Source data:
▬▬▬▬▬▬

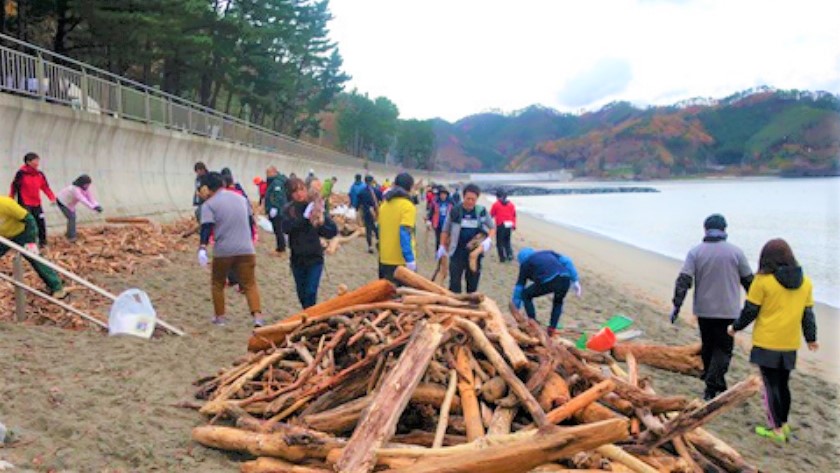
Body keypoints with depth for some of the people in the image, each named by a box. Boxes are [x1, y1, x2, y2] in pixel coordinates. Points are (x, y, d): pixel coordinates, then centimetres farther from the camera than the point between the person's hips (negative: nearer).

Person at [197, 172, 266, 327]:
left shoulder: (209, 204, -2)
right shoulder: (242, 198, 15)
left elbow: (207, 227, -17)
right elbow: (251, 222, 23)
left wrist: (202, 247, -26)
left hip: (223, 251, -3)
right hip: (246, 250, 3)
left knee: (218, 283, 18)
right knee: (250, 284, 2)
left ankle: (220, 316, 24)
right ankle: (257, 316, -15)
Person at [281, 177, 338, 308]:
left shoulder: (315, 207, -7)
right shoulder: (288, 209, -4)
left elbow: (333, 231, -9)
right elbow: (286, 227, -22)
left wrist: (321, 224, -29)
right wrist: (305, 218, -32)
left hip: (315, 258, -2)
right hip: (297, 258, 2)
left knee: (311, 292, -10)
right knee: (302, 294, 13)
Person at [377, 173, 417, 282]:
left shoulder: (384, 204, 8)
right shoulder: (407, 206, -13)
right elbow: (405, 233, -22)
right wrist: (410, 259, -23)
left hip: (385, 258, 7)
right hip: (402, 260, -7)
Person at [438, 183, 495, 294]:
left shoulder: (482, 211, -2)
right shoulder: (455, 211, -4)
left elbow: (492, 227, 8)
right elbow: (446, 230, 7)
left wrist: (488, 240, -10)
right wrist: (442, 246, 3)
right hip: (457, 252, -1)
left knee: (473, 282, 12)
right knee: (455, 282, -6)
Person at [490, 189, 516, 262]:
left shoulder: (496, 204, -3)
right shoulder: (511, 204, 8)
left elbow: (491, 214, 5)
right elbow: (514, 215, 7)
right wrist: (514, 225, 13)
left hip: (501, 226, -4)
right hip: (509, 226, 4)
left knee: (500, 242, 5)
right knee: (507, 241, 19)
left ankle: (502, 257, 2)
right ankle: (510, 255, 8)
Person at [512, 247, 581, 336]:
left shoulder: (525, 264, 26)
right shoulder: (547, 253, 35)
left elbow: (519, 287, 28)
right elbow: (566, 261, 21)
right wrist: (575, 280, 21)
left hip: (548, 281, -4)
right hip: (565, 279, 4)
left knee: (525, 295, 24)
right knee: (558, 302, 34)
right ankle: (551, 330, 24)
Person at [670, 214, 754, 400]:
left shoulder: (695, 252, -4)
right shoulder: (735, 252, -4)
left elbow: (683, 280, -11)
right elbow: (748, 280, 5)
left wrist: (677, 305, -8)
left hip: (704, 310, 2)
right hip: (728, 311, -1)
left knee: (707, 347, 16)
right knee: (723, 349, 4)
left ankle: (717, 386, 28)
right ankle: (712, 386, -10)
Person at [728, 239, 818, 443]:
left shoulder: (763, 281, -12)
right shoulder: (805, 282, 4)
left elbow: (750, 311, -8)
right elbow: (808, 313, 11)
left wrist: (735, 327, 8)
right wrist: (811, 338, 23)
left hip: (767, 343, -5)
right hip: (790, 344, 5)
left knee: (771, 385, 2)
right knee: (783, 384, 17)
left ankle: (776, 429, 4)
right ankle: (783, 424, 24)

▬▬▬▬▬▬

Could you tally the lines in these records that contain the word "ankle" and give only the result?

9